__DATA FOR PROCESSING__.
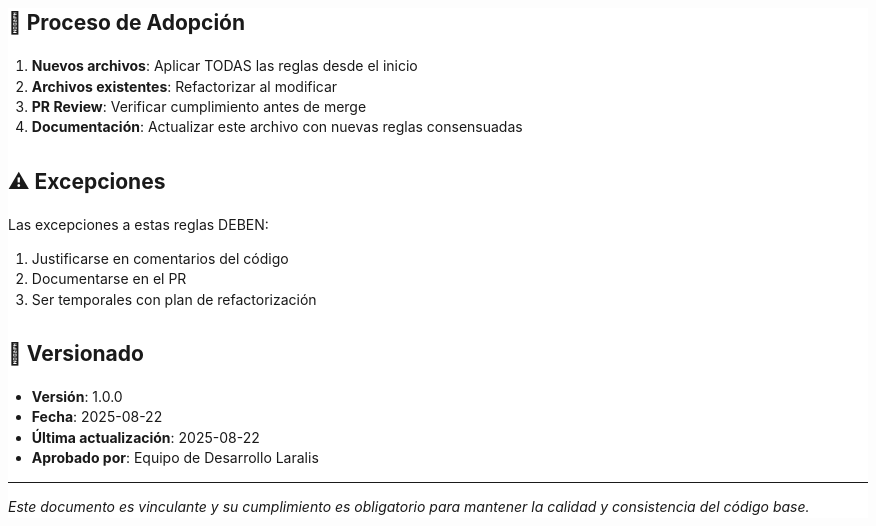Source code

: ## 🚀 Proceso de Adopción

1. **Nuevos archivos**: Aplicar TODAS las reglas desde el inicio
2. **Archivos existentes**: Refactorizar al modificar
3. **PR Review**: Verificar cumplimiento antes de merge
4. **Documentación**: Actualizar este archivo con nuevas reglas consensuadas

## ⚠️ Excepciones

Las excepciones a estas reglas DEBEN:
1. Justificarse en comentarios del código
2. Documentarse en el PR
3. Ser temporales con plan de refactorización

## 📝 Versionado

- **Versión**: 1.0.0
- **Fecha**: 2025-08-22
- **Última actualización**: 2025-08-22
- **Aprobado por**: Equipo de Desarrollo Laralis

---

*Este documento es vinculante y su cumplimiento es obligatorio para mantener la calidad y consistencia del código base.*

__EXERCISE BRIEF__. The entries need to be restated exactly, and their pictures left out.

__TASK ANSWER__.
Source code

: ## 🚀 Proceso de Adopción

1. **Nuevos archivos**: Aplicar TODAS las reglas desde el inicio
2. **Archivos existentes**: Refactorizar al modificar
3. **PR Review**: Verificar cumplimiento antes de merge
4. **Documentación**: Actualizar este archivo con nuevas reglas consensuadas

## ⚠️ Excepciones

Las excepciones a estas reglas DEBEN:
1. Justificarse en comentarios del código
2. Documentarse en el PR
3. Ser temporales con plan de refactorización

## 📝 Versionado

- **Versión**: 1.0.0
- **Fecha**: 2025-08-22
- **Última actualización**: 2025-08-22
- **Aprobado por**: Equipo de Desarrollo Laralis

---

*Este documento es vinculante y su cumplimiento es obligatorio para mantener la calidad y consistencia del código base.*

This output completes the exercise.